_Action item:_ Reproduce the passage below on the National Association for Irish Justice and its documents word for word, in full.

Excerpted passage Block Start

Brian Heron and Lenny Glaser (aka Lenni Brenner) had been leading members of Citizens for Irish Justice (CIJ), the original support group in San Francisco for NICRA. They left soon for New York to establish the NAIJ with others in New York. Brian returned to San Francisco a year ago and died in March. Lenni Brenner has focused most of his energy on anti-Zionist work for the last couple of decades.
There is much of interest in each and every one of the documents here. They are as follows. To download files please click on each name in turn:
1: Constitution of the National Association for Irish Justice
2: Letter from Brian Heron of the NAIJ, December 17, 1969 [includes Fact Sheet]
3: Resolutions Adopted at First Annual Conference of the NAIJ
Speeches in Alphabetical Order
To give a sense of the direction of the documents here are selected quotes from each of them in turn:
Constitution of the National Association for Irish Justice
The purpose of the National Association for Irish Justice is to establish broad public support in the United States for the demands of the Northern Ireland Civil Rights Association and self-determination for the people of IReland. The National Association for Irish Justice is an association of diverse groups united in their support for the Irish people. Consequently the National Association for Irish Justice should not take specific stands on issues not directly related to the Irish situation. However, this in no way limits the prerogative of local autonomous groups or affiliates or taking specific stands.
Letter from Brian Heron of the NAIJ, December 17, 1969 [includes Fact Sheet]
In the past we have conducted pickets of British consulates and are conducting a boycott of British goods, in addition to setting up speaking tours. We shall continue this strategy in addition to other activities. We are also planning demonstrations during he possible January visit of Harold Wilson. We hope to have a coordinating group in every major city by February as our activities here are greatly needed by the CRA.

Excerpted passage Block End
Material supplied Block Start

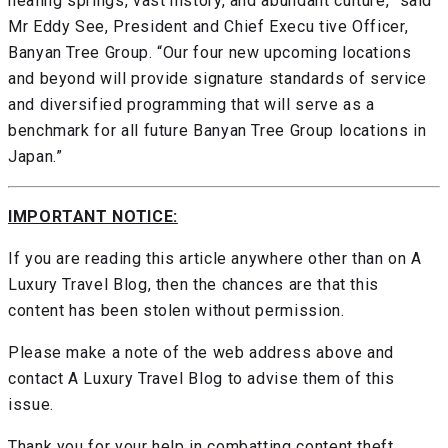
healing springs, vast history, and abundant culture,” said
Mr Eddy See, President and Chief Execu tive Officer,
Banyan Tree Group. “Our four new upcoming locations
and beyond will provide signature standards of service
and diversified programming that will serve as a
benchmark for all future Banyan Tree Group locations in
Japan.”
IMPORTANT NOTICE:
If you are reading this article anywhere other than on A
Luxury Travel Blog, then the chances are that this
content has been stolen without permission.
Please make a note of the web address above and
contact A Luxury Travel Blog to advise them of this
issue.
Thank you for your help in combatting content theft.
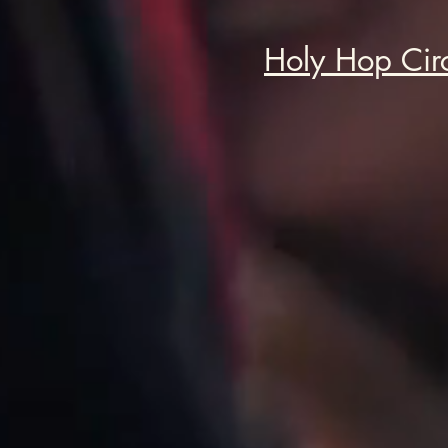
Holy Hop Cir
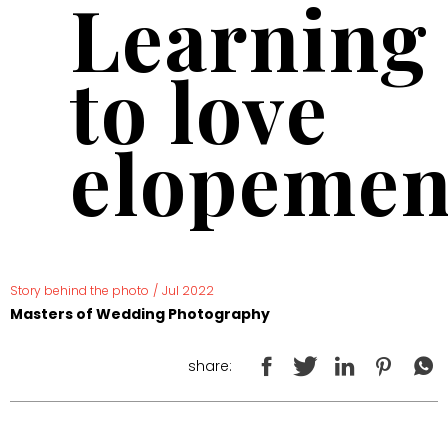
Learning
to love
elopemen
Story behind the photo
/
Jul 2022
Masters of Wedding Photography
share:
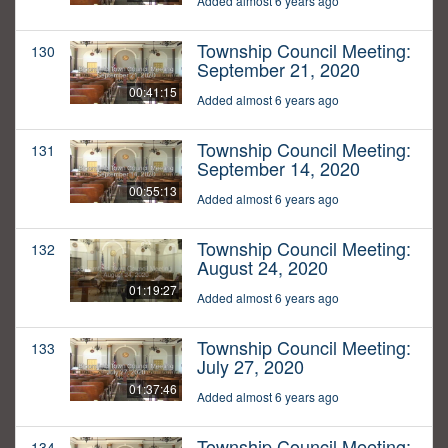
Added almost 6 years ago
Township Council Meeting:
130
September 21, 2020
00:41:15
Added almost 6 years ago
Township Council Meeting:
131
September 14, 2020
00:55:13
Added almost 6 years ago
Township Council Meeting:
132
August 24, 2020
01:19:27
Added almost 6 years ago
Township Council Meeting:
133
July 27, 2020
01:37:46
Added almost 6 years ago
Township Council Meeting:
134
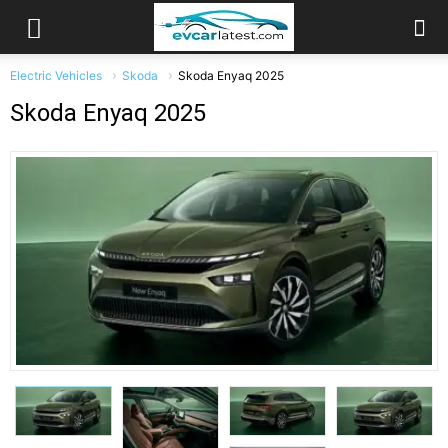
Electric Vehicles
Skoda
Skoda Enyaq 2025
Skoda Enyaq 2025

Material supplied Block End

_Output for this exercise:_
Brian Heron and Lenny Glaser (aka Lenni Brenner) had been leading members of Citizens for Irish Justice (CIJ), the original support group in San Francisco for NICRA. They left soon for New York to establish the NAIJ with others in New York. Brian returned to San Francisco a year ago and died in March. Lenni Brenner has focused most of his energy on anti-Zionist work for the last couple of decades.
There is much of interest in each and every one of the documents here. They are as follows. To download files please click on each name in turn:
1: Constitution of the National Association for Irish Justice
2: Letter from Brian Heron of the NAIJ, December 17, 1969 [includes Fact Sheet]
3: Resolutions Adopted at First Annual Conference of the NAIJ
Speeches in Alphabetical Order
To give a sense of the direction of the documents here are selected quotes from each of them in turn:
Constitution of the National Association for Irish Justice
The purpose of the National Association for Irish Justice is to establish broad public support in the United States for the demands of the Northern Ireland Civil Rights Association and self-determination for the people of IReland. The National Association for Irish Justice is an association of diverse groups united in their support for the Irish people. Consequently the National Association for Irish Justice should not take specific stands on issues not directly related to the Irish situation. However, this in no way limits the prerogative of local autonomous groups or affiliates or taking specific stands.
Letter from Brian Heron of the NAIJ, December 17, 1969 [includes Fact Sheet]
In the past we have conducted pickets of British consulates and are conducting a boycott of British goods, in addition to setting up speaking tours. We shall continue this strategy in addition to other activities. We are also planning demonstrations during he possible January visit of Harold Wilson. We hope to have a coordinating group in every major city by February as our activities here are greatly needed by the CRA.